Using an artificial intelligence algorithm trained to analyse huge quantities of genetic data of cells from all over the body, to indicate that the genetic signal is likely to affect cells in the lung, the researchers then zoomed down on the DNA at the genetic signal. This examined how billions of DNA letters fold up to fit inside a cell to pinpoint the specific gene that was being controlled by the sequence, thus causing the greater risk of developing severe COVID-19.

Dr Damien Downes, who led the laboratory work from the Hughes research group, said: ‘Surprisingly, as several other genes were suspected, the data showed that a relatively unstudied gene called LZTFL1 causes the effect.’

While this higher risk version of the gene probably interferes with cells lining the airways and lungs, the researchers pointed out that it doesn’t affect the immune system, so expected that people carrying this version of the gene would respond normally to vaccines. They were also hopeful that the findings would lead to the possibility of other customised drug and therapy treatments for those more at risk.

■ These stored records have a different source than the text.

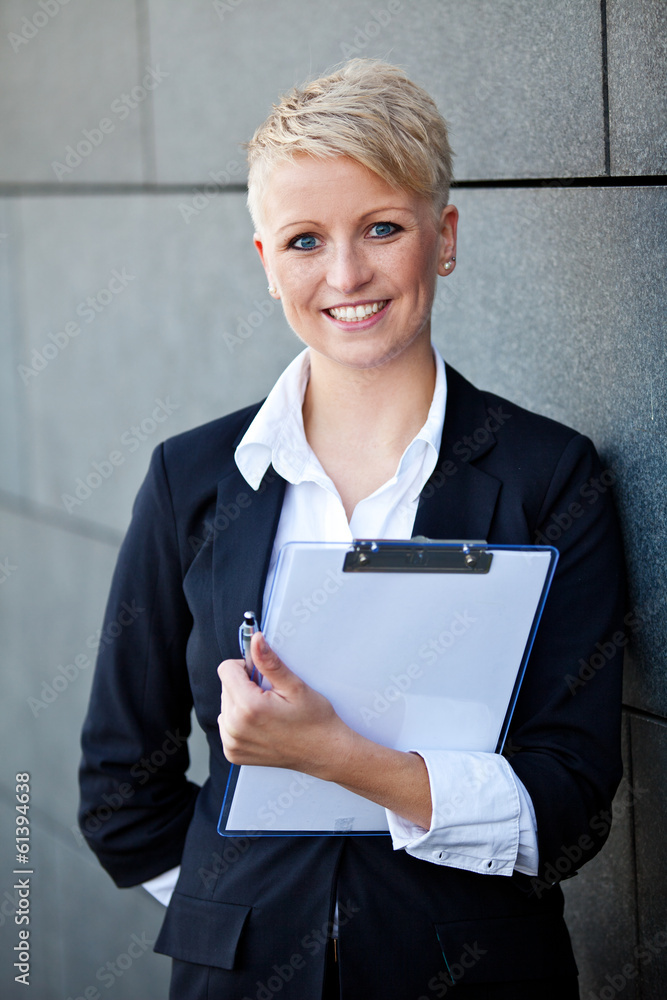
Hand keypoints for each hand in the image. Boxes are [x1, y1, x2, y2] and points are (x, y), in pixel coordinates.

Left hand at [217, 632, 353, 775]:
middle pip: (225, 686)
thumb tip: (255, 641)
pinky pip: (226, 724)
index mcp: (249, 707)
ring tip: (268, 712)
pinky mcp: (233, 753)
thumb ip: (270, 662)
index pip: (226, 669)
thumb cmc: (314, 721)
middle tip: (271, 696)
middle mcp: (235, 727)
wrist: (323, 752)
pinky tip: (262, 725)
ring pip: (225, 705)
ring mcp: (233, 743)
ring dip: (241, 703)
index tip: (262, 676)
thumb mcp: (295, 686)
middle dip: (245, 686)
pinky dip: (240, 721)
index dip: (246, 666)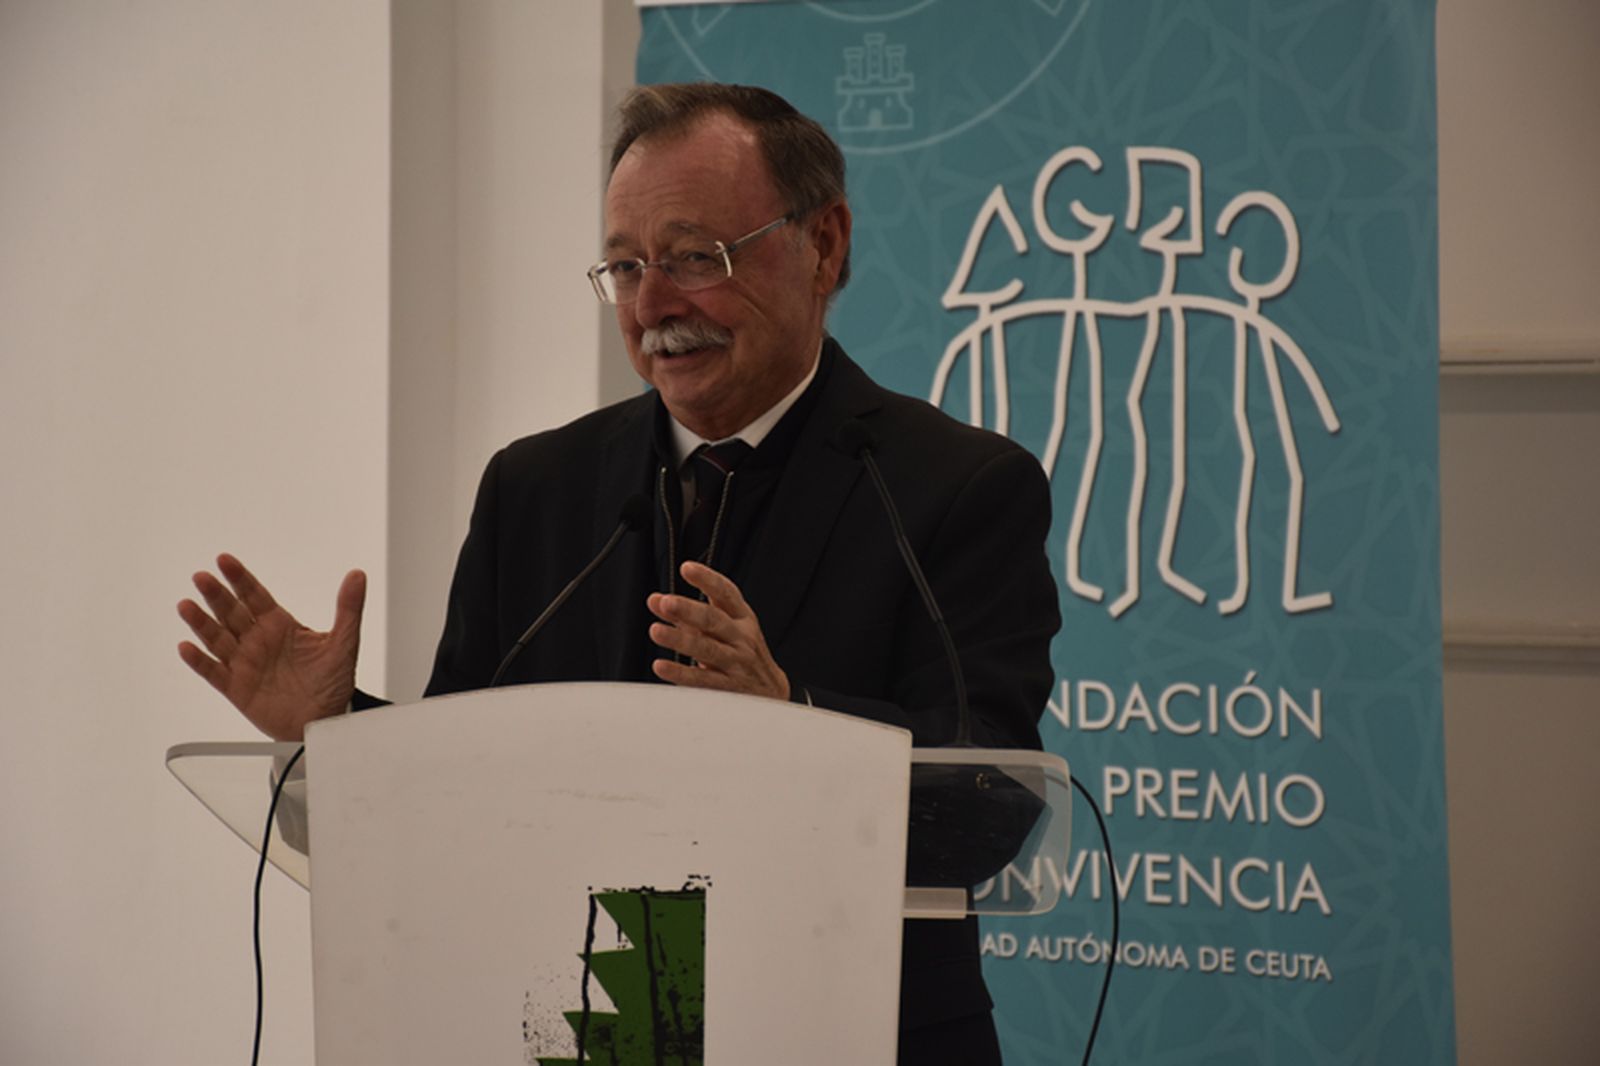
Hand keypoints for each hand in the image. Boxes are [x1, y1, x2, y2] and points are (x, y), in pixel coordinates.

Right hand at [177, 553, 365, 740]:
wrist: (327, 721)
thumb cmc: (334, 682)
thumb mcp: (345, 643)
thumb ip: (349, 608)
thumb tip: (358, 575)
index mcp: (280, 625)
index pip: (255, 596)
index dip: (240, 578)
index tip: (224, 561)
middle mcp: (257, 640)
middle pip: (231, 612)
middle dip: (216, 595)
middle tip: (202, 578)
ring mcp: (244, 663)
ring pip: (217, 639)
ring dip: (201, 623)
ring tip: (186, 606)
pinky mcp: (236, 688)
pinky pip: (213, 673)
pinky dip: (199, 661)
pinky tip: (187, 647)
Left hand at [647, 561, 789, 700]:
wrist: (771, 693)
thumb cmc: (742, 654)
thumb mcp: (723, 630)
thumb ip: (687, 616)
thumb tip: (655, 600)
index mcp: (743, 618)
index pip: (727, 593)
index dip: (707, 580)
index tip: (687, 568)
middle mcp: (742, 638)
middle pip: (714, 620)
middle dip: (690, 610)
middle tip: (666, 602)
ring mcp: (737, 663)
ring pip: (707, 649)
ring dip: (680, 640)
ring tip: (656, 631)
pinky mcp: (729, 688)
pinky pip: (703, 680)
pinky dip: (681, 674)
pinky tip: (661, 666)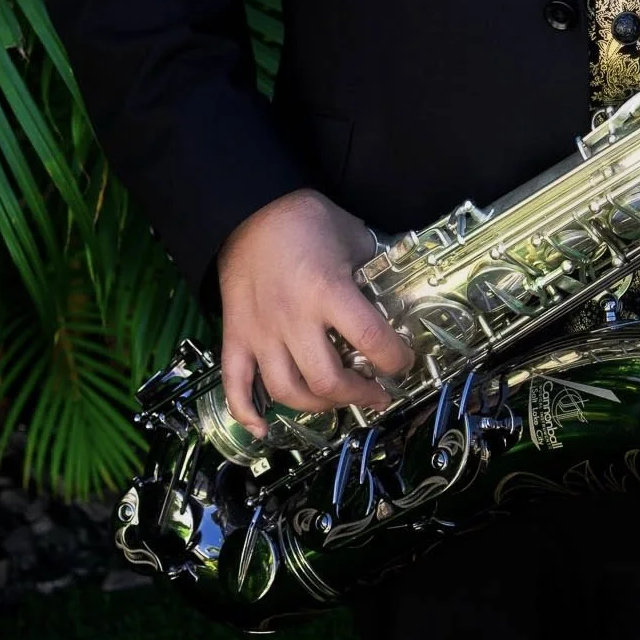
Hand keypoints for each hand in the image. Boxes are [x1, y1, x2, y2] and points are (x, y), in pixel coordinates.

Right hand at [217, 187, 411, 437]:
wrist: (248, 209)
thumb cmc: (305, 219)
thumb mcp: (352, 235)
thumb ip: (372, 268)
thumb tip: (395, 294)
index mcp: (327, 291)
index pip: (371, 339)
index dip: (395, 359)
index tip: (403, 362)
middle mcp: (293, 319)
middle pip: (328, 380)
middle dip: (360, 394)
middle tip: (377, 392)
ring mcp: (260, 333)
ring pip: (286, 391)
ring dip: (317, 406)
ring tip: (337, 401)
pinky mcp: (235, 337)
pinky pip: (235, 385)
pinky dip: (246, 413)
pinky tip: (263, 429)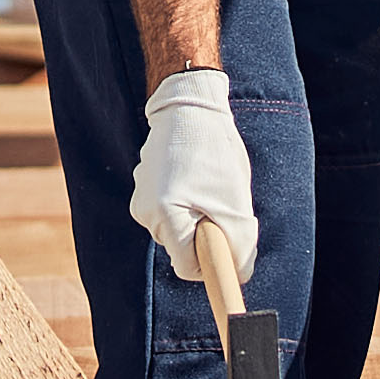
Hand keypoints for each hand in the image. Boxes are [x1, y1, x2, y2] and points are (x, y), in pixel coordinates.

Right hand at [129, 66, 257, 258]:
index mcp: (163, 215)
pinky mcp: (144, 185)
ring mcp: (141, 197)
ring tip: (208, 185)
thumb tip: (238, 273)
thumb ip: (239, 246)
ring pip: (178, 229)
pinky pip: (171, 210)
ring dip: (197, 216)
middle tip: (222, 204)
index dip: (212, 263)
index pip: (187, 267)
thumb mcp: (236, 204)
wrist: (190, 105)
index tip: (228, 251)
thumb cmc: (215, 153)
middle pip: (182, 248)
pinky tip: (195, 176)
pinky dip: (187, 202)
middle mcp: (144, 211)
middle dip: (205, 235)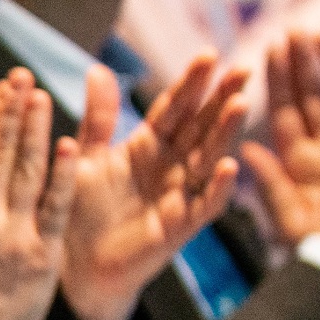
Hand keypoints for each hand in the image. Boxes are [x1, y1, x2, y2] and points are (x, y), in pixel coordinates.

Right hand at [0, 69, 78, 319]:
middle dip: (13, 111)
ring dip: (36, 130)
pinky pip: (55, 206)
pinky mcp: (43, 252)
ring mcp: (15, 233)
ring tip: (42, 96)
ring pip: (28, 171)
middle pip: (2, 154)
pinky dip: (63, 175)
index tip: (2, 90)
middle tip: (23, 76)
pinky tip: (70, 145)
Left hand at [61, 56, 246, 319]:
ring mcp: (180, 193)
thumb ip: (97, 119)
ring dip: (225, 133)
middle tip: (242, 69)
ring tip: (241, 105)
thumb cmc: (80, 210)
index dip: (192, 83)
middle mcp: (170, 165)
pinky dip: (218, 187)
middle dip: (221, 99)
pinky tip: (230, 167)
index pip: (175, 108)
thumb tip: (98, 69)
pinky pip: (205, 204)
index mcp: (147, 145)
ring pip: (209, 157)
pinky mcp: (181, 225)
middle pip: (201, 125)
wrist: (77, 264)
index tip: (210, 55)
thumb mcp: (85, 158)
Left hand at [243, 32, 319, 244]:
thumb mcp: (287, 218)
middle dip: (305, 64)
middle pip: (313, 99)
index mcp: (299, 163)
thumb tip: (246, 152)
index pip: (286, 112)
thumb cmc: (316, 252)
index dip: (279, 80)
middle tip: (297, 28)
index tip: (271, 46)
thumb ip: (271, 184)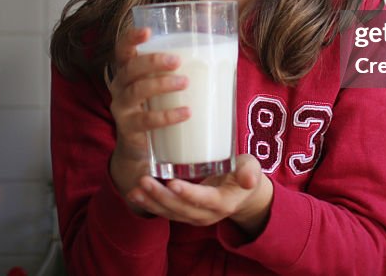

Study co-lead Prof James Davies, who worked as an NHS Consultant in Intensive Care Medicine during the pandemic and is an Associate Professor of Genomics at Oxford University’s Radcliffe Department of Medicine, said: ‘The genetic factor we have found explains why some people get very seriously ill after coronavirus infection. It shows that the way in which the lung responds to the infection is critical. This is important because most treatments have focussed on changing the way in which the immune system reacts to the virus.’

Sixty percent of people with South Asian ancestry carry this higher-risk version of the gene compared to 15 percent of those with European ancestry – explaining in part the higher death rates and hospitalisations in the former group. The study also found that 2 percent of people with Afro-Caribbean ancestry carried the higher risk genotype, meaning that this genetic factor does not completely explain the higher death rates reported for black and minority ethnic communities.

Prof Davies explained: ‘The higher risk DNA code is found more commonly in some black and minority ethnic communities but not in others. Socioeconomic factors are also likely to be important in explaining why some communities have been particularly badly affected by the COVID-19 pandemic.

‘Although we cannot change our genetics, our results show that the people with the higher risk gene are likely to particularly benefit from vaccination. Since the genetic signal affects the lung rather than the immune system it means that the increased risk should be cancelled out by the vaccine.’